Throughout her four years, Charlotte changes from a curious, innocent, nerd (just like Rachel and me upon entering (and leaving) Cal
), into a cookie cutter co-ed who doesn’t recognize her own reflection. I love how Wolfe showed all sides of Dupont University with Charlotte and her “friends”, from the academics, to the jocks, to the administration. No one hides from his pen stroke. It made me so glad that I avoided the greek system and jocks in general.

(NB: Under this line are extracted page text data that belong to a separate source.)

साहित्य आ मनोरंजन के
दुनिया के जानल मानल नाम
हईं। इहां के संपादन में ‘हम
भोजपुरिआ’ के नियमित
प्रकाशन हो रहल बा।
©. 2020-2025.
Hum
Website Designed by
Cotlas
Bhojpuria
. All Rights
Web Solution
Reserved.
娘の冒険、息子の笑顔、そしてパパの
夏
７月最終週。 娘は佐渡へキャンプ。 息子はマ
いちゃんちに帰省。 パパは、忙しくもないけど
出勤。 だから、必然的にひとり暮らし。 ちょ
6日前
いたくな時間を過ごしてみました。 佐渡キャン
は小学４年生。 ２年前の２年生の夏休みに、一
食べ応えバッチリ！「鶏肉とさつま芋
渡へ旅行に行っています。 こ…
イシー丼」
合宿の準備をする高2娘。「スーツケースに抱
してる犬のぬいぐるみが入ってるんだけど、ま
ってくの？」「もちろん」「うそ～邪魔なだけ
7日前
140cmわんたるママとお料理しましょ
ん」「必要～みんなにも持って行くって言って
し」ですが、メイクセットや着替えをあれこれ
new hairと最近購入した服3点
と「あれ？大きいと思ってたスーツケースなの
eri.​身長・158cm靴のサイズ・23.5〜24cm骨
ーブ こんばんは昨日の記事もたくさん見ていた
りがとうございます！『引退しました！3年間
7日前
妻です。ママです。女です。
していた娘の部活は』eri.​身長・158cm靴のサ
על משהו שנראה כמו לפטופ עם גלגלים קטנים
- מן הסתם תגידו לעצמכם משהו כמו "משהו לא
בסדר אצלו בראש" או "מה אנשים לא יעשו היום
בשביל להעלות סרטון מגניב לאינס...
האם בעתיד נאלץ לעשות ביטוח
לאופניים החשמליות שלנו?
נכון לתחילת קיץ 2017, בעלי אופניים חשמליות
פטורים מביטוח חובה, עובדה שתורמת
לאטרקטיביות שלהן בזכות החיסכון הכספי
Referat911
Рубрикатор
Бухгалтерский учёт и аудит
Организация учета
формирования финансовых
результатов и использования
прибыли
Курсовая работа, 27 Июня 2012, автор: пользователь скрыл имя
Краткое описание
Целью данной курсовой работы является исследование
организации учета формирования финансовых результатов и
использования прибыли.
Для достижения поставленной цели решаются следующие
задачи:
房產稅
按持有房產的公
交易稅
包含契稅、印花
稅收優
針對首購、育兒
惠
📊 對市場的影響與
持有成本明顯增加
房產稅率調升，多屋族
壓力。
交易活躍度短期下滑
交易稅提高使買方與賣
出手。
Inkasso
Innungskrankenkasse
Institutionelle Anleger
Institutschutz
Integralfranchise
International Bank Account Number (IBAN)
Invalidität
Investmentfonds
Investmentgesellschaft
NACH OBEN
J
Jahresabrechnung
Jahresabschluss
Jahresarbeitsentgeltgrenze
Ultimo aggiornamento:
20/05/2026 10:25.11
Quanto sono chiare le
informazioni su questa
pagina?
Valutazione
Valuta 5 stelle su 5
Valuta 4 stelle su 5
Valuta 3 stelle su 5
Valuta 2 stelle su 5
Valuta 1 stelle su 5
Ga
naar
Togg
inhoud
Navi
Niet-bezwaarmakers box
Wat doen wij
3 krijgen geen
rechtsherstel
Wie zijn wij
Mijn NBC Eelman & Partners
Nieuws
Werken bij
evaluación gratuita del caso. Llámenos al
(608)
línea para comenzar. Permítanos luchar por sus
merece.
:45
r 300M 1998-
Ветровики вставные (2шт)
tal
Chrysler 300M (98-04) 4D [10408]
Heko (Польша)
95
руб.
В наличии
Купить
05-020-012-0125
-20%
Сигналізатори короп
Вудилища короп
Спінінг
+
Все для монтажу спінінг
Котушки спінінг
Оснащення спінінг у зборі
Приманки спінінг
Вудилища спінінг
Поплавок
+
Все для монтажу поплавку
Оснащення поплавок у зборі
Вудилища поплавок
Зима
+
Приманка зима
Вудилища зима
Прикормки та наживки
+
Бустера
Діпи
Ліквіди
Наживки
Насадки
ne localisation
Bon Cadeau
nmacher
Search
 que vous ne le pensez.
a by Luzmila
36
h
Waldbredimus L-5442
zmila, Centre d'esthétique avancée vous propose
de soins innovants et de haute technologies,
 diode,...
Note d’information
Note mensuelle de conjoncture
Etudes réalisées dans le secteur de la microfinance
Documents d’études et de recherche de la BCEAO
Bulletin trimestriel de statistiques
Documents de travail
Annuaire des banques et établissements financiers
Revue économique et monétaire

Despite his unflinching treatment of subjects such as date rape, academic dishonesty, over-indulgement of bratty kids, spoling and subsequent using of poor black basketball players to boost a team’s record, bad dorm food, crazy roomates and extreme partying, Wolfe somehow uses stereotypes to avoid stereotypes. Don’t ask me how he does this. I found myself riveted by his grasp of teenage vernacular, though the dialogue is sometimes exaggerated – or maybe not. Also, being a nerd at heart, I identified with Charlotte’s desire to know everything, but I was also terrified by how easily she was swayed from this endeavor. In short, she is a little weak, if you ask me. Or maybe college really changed in these last years, and I, as well as any other unsuspecting, wide-eyed small town girl can be sucked into the dark side of “life without parents”.
The novel is more than a bit over the top, as are all Wolfe novels, but he is clearly a journalist, reporting, as he did in Electric Kool Aid, as he did in Bonfire, on what really happens behind closed doors during some of the most unsettling times in history. Wolfe gets off easy though, because most of his readers are not college students, and think MTV and Hip Hop are rotting the minds of the youth. Maybe he thinks he’ll get away with the sensationalism because none of the readers will challenge him. The wonderful thing about this book is that I don’t care if he is exaggerating, or even flat out lying. He is just smart enough to know how to make the stories interesting, believable and unbelievable ((not)just like real life) and a simultaneously sick and fun read.
NOTE: Supposedly, he did a year’s worth of reserch on the state of the system by employing several “undercover” college students to do his bidding. I’d like to know what they think of his portrayal.